Tower Air - History

History

Tower Air was co-founded, majority owned, and managed by Morris K. Nachtomi, an Israeli citizen who had emigrated to the United States. After a 30-year career with El Al, Nachtomi joined a wholesaler and tour package operator Tower Travel Corporation in 1981. Tower Travel Corporation was founded by Zev Melamid and his wife Estelle in the 1970s to promote discount travel to Israel. Tower Travel Corporation is credited with developing the wholesale charter market between New York and Tel Aviv.

Tower Air was formed on August 13, 1982 by Zev Melamid, Mordechi Gill, Morris Nachtomi, and Sam Fondlier as equal shareholders. The airline was formed to replace the lift Tower Travel Corporation lost when Flying Tiger Line decided to end commercial passenger charters (military airlift cargo flights continued) and the three passenger 747s were traded to Pan Am for freighter 747s.

Arthur Fondlier, son of Sam Fondlier and the former Chief Financial Officer of Tower Air, was a passenger in first class section of Pan Am flight 103. His untimely death gave Mr. Nachtomi much more freedom in management and cost-cutting.

The company won many contracts from the United States Department of Defense to transport armed forces personnel to overseas locations, and from the United Nations to transport troops to their peacekeeping missions all over the world. It was often chartered to fly groups of Muslim pilgrims to Mecca.

Tower Air's main base of scheduled operations was John F. Kennedy International Airport in Jamaica, New York and during its peak had its own terminal (a former Pan Am Admin facility). There was a large focus on flights to Ben Gurion International Airport in Tel Aviv, Israel, becoming a major competitor to El Al and British Airways in the US-Israel market.
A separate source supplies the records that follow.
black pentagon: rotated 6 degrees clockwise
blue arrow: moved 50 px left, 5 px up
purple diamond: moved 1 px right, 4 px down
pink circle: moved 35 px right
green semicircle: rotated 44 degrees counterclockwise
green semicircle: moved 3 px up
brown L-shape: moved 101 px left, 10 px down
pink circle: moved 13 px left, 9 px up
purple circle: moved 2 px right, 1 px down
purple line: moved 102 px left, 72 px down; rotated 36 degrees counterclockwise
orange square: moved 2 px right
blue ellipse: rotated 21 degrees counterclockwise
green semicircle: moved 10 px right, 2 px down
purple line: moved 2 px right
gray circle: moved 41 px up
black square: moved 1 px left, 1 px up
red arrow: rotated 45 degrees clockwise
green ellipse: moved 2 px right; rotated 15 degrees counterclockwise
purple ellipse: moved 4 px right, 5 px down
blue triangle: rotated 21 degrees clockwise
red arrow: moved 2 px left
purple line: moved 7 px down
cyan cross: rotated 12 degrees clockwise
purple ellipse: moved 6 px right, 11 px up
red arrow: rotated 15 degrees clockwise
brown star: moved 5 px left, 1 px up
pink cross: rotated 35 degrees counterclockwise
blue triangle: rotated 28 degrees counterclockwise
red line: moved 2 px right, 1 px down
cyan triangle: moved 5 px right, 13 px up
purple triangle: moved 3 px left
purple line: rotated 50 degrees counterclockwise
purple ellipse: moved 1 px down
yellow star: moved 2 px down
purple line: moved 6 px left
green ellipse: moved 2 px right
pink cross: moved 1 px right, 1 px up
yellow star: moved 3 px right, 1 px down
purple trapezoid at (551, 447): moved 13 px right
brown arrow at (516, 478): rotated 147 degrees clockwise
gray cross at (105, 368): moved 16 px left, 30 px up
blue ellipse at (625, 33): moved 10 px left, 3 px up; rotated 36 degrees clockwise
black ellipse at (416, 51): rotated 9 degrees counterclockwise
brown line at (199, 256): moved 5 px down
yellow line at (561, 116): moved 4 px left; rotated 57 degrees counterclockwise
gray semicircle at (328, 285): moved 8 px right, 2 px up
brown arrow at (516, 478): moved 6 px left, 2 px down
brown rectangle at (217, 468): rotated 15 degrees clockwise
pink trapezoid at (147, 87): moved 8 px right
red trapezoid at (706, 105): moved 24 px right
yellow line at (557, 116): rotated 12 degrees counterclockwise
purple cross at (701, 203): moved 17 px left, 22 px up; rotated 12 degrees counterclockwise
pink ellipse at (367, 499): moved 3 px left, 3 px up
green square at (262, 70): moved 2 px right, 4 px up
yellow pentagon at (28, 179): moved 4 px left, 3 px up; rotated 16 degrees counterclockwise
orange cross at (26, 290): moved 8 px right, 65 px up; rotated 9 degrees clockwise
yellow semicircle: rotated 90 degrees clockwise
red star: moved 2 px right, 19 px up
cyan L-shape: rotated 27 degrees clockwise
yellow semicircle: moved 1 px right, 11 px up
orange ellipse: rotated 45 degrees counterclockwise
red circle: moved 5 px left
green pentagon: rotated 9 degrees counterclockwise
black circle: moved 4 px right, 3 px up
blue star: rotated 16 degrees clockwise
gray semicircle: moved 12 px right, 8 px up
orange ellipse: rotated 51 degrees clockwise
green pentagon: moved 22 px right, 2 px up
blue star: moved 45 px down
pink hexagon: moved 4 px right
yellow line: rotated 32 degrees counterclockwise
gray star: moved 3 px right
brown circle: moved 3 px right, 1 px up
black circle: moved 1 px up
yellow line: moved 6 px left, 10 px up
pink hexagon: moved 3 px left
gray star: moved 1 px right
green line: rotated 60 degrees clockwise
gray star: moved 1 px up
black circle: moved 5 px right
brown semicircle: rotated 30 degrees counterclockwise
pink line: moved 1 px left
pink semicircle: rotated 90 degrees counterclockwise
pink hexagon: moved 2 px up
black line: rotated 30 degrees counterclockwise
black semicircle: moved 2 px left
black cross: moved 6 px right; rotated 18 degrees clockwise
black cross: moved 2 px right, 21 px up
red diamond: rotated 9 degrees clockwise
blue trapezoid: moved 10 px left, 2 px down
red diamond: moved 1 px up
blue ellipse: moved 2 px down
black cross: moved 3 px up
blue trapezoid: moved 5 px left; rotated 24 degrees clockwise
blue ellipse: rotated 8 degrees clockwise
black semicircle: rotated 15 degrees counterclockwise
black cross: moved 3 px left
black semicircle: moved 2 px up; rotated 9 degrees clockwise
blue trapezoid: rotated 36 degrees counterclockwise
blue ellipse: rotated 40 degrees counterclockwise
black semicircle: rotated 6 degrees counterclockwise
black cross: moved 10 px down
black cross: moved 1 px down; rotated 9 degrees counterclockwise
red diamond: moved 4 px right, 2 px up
The airline also had several flights to France, Greece and Brazil, as well as high density domestic destinations in the New York market, including San Juan, Miami, Los Angeles, and Las Vegas, Nevada. Tower Air also provided substitute aircraft for more established carriers on occasion, for example on the JFK to LHR route when weather delayed an inbound Virgin Atlantic Airways service in December 1994.

The 1997 Zagat Survey ranked Tower Air 59th out of 61 ranked carriers in terms of maintenance, ahead of only Valujet and Aeroflot. In February 1998, the Federal Aviation Administration proposed two civil penalties totaling $276,000 for continuing to fly aircraft that required maintenance. In January, 1988 the FAA successfully sought to have the airline remove Guy Nachtomi, son of the Chairman and CEO, from the position of Vice President-Operations. This was done in part because of the airline's maintenance problems, as well as his lack of airline experience (he worked at Twentieth Century Fox until 1994). The junior Mr. Nachtomi continued service with the company in a capacity unrelated to maintenance as Vice President-Office of the Chairman. The Department of Defense Commercial Airlift Review Board suspended Tower Air military charters from January 27 to February 12, 1999, pending an on-site review of its operations. At the same time the airline lost an arbitration brought by the Association of Flight Attendants, claiming that Tower Air was lodging their flight attendants in dirty Tel Aviv hotels with poor security and bed bugs.

Tower Air filed for protection under Chapter 11 bankruptcy on February 29, 2000, ceased all scheduled service on May 1, 2000 and surrendered their FAA air operator's certificate on November 28, 2000.